I'm not confused. I'm just well mixed.

Monday, April 5, 2010

Yet another life changing moment

Life changing moments, we've all had them. Just about anything can be called life changing if it impacts your day to day way of living or the way you view the world around you. Many are the subtle kind, small things or changes that over time add up and when you look back you realize a definite time, date, or place that set everything in motion. Other life changes are big and dramatic and totally obvious like marriage, birth, death, or relocation. You know exactly when and where you were, and what it was you were doing at that exact moment the event happened.
Last week was one of those moments.

A few years ago I looked into doing hormone testing to see if wacky hormones were causing me the ongoing problems I was experiencing after having Andrew. I actually made the appointment, spoke with a very nice nurse practitioner, and got the take-home test. Unfortunately, the day I did all of that I got terribly sick, underwent exploratory surgery, had my appendix removed, spent 3 days in the hospital on antibiotics, and was told that I probably had Crone's Disease. Although later testing reveled no evidence of Crone's, I never did get around to actually doing the hormone testing.

This past February in an attempt to use up all of our extra Flex spending money, I decided to follow up and do the hormone testing. Our MOPS group had a speaker this past year talk about natural hormone therapy and how it can help re-set things and improve quality of life. I remembered I still had the take home hormone test. I figured the worst that would happen is that I would be told that I'm officially old enough to worry about menopause. In addition to the usual suspect tests, one of the things they did was a gliadin test. When I asked what that was, I was told that it was a gluten test. I did the testing, sent the stuff in, and made an appointment for the end of March to get the results.

I went in a few weeks ago to get my results. I really didn't know what to expect. Part of me hoped they would find something off and be able to fix it. If I really was starting menopause then that would explain why it has been so hard to bounce back to my "before Andrew" body. The other part of me hoped nothing was wrong and all I really needed to do was buckle down and eat healthy and exercise more frequently. I was given the test results and then the very nice nurse practitioner explained them to me.

The good news was that for the most part, my hormones were normal. I did have a problem with having too much of the stress hormone in my body early in the morning. That meant that I was producing too much at night and that was throwing everything else off metabolism wise. The other thing was that gliadin test. It came back positive. Gliadins are polypeptides found in grain gluten. My body views them as toxic and produces antibodies which is what showed up on the test. There are levels from sensitive to intolerant and I fell in the intolerant range. According to the test results, I was gluten intolerant. To say I was stunned would be an understatement. The intolerance was probably an underlying cause to the stress hormone imbalance and it most definitely was the cause of many of my ongoing GI problems.

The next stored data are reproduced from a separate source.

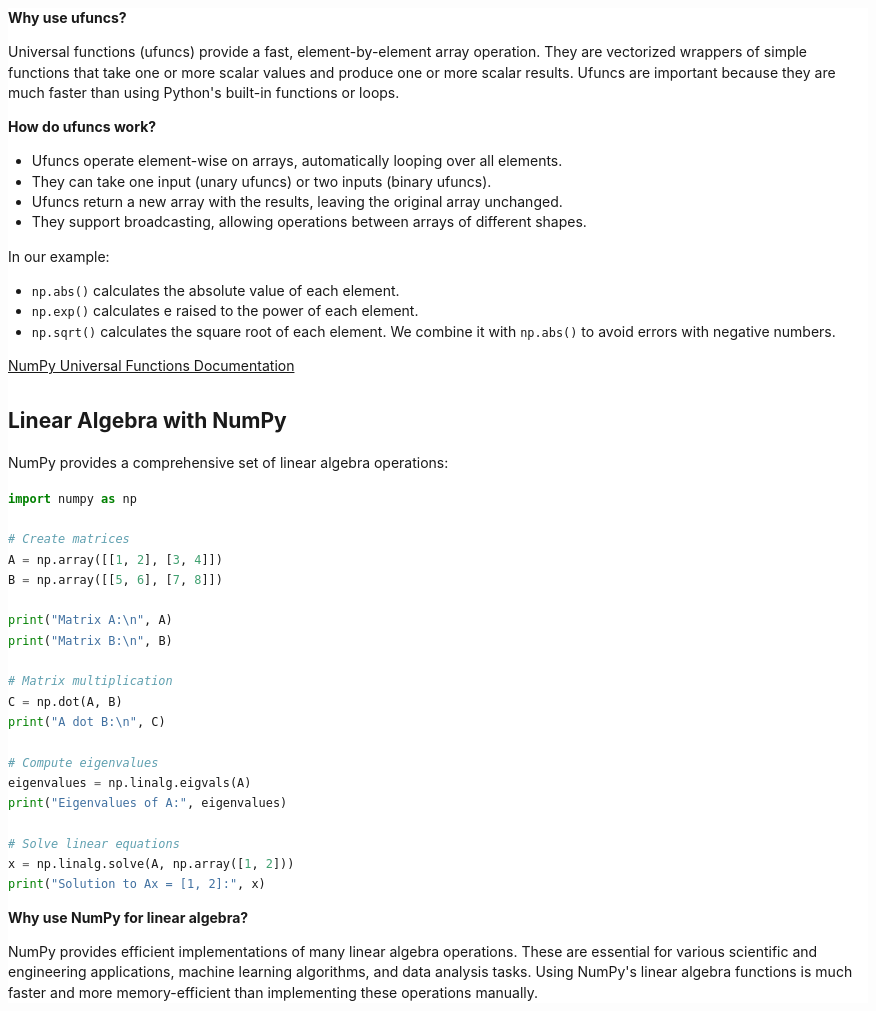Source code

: **Why use ufuncs?**

Universal functions (ufuncs) provide a fast, element-by-element array operation. They are vectorized wrappers of simple functions that take one or more scalar values and produce one or more scalar results. Ufuncs are important because they are much faster than using Python's built-in functions or loops.

**How do ufuncs work?**

- Ufuncs operate element-wise on arrays, automatically looping over all elements.
- They can take one input (unary ufuncs) or two inputs (binary ufuncs).
- Ufuncs return a new array with the results, leaving the original array unchanged.
- They support broadcasting, allowing operations between arrays of different shapes.

In our example:
- `np.abs()` calculates the absolute value of each element.
- `np.exp()` calculates e raised to the power of each element.
- `np.sqrt()` calculates the square root of each element. We combine it with `np.abs()` to avoid errors with negative numbers.

[NumPy Universal Functions Documentation](https://numpy.org/doc/stable/reference/ufuncs.html)

## Linear Algebra with NumPy

NumPy provides a comprehensive set of linear algebra operations:

```python
import numpy as np

# Create matrices
A = np.array([[1, 2], [3, 4]])
B = np.array([[5, 6], [7, 8]])

print("Matrix A:\n", A)
print("Matrix B:\n", B)

# Matrix multiplication
C = np.dot(A, B)
print("A dot B:\n", C)

# Compute eigenvalues
eigenvalues = np.linalg.eigvals(A)
print("Eigenvalues of A:", eigenvalues)

# Solve linear equations
x = np.linalg.solve(A, np.array([1, 2]))
print("Solution to Ax = [1, 2]:", x)
```

**Why use NumPy for linear algebra?**

NumPy provides efficient implementations of many linear algebra operations. These are essential for various scientific and engineering applications, machine learning algorithms, and data analysis tasks. Using NumPy's linear algebra functions is much faster and more memory-efficient than implementing these operations manually.
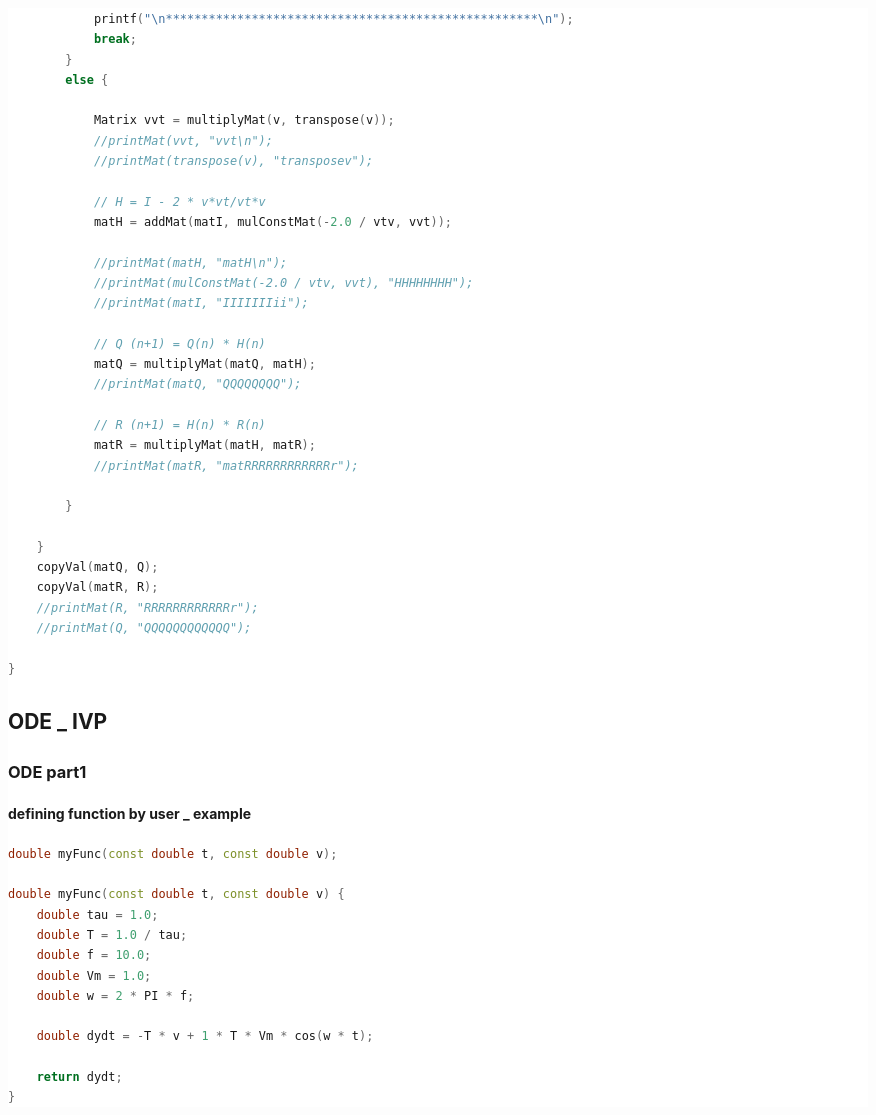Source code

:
 ```c++
			printf("\n****************************************************\n");
			break;
		}
		else {
			
			Matrix vvt = multiplyMat(v, transpose(v));
			//printMat(vvt, "vvt\n");
			//printMat(transpose(v), "transposev");

			// H = I - 2 * v*vt/vt*v
            matH = addMat(matI, mulConstMat(-2.0 / vtv, vvt));
			
			//printMat(matH, "matH\n");
			//printMat(mulConstMat(-2.0 / vtv, vvt), "HHHHHHHH");
			//printMat(matI, "IIIIIIIii");
            
            // Q (n+1) = Q(n) * H(n)
			matQ = multiplyMat(matQ, matH);
			//printMat(matQ, "QQQQQQQQ");
            
            // R (n+1) = H(n) * R(n) 
			matR = multiplyMat(matH, matR);
			//printMat(matR, "matRRRRRRRRRRRRr");
			
		}
		
	}
	copyVal(matQ, Q);
	copyVal(matR, R);
	//printMat(R, "RRRRRRRRRRRRr");
	//printMat(Q, "QQQQQQQQQQQQ");

}
```



## ODE _ IVP ##

### ODE part1 ##

#### defining function by user _ example  ####

```c++
double myFunc(const double t, const double v);

double myFunc(const double t, const double v) {
	double tau = 1.0;
	double T = 1.0 / tau;
	double f = 10.0;
	double Vm = 1.0;
	double w = 2 * PI * f;

	double dydt = -T * v + 1 * T * Vm * cos(w * t);

	return dydt;
}
```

I seriously didn't know whether to laugh or cry. Of all the things wrong with me, this was probably the LAST thing I would have picked. I left the office in a state of shock and went home to try and figure out what I could eat. I called the loving husband who was just as surprised as me. I then spent time researching what I could do to help myself.

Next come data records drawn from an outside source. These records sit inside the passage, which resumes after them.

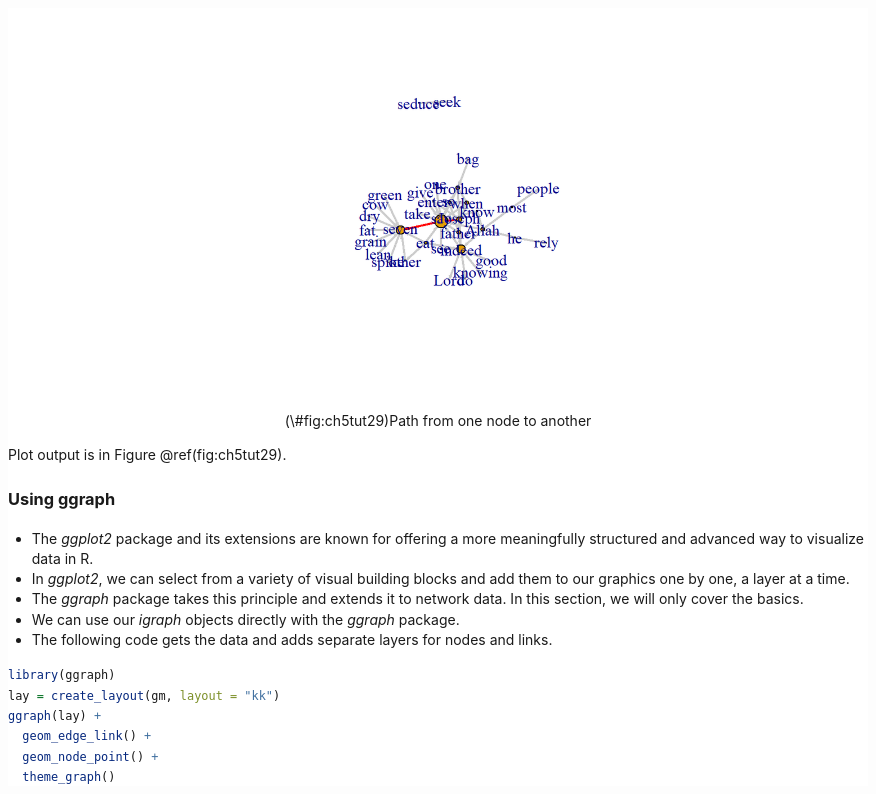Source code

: <div class="figure" style="text-align: center">
<img src="07-Ch5WordLocStatAnal_files/figure-html/ch5tut29-1.png" alt="Path from one node to another" width="576" />
<p class="caption">(\#fig:ch5tut29)Path from one node to another</p>
</div>

Plot output is in Figure \@ref(fig:ch5tut29).

### Using ggraph

* The _ggplot2_ package and its extensions are known for offering a more meaningfully structured and advanced way to visualize data in R. 
* In _ggplot2_, we can select from a variety of visual building blocks and add them to our graphics one by one, a layer at a time.
* The _ggraph_ package takes this principle and extends it to network data. In this section, we will only cover the basics.
* We can use our _igraph_ objects directly with the _ggraph_ package.
* The following code gets the data and adds separate layers for nodes and links.


```r
library(ggraph)
lay = create_layout(gm, layout = "kk")
ggraph(lay) + 
  geom_edge_link() + 
  geom_node_point() +
  theme_graph()
```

The shock has worn off and reality has set in. I have decided to take it day by day and slowly figure out where to go. Google has become my new best friend and I have bookmarked several Internet sites for reference. I'll do another post about the whole learning how to eat again. I also have started to "let go" of favorite foods that I know that I can no longer eat. It is tough, but this is not the end of the world. I'll figure out how to live this new lifestyle.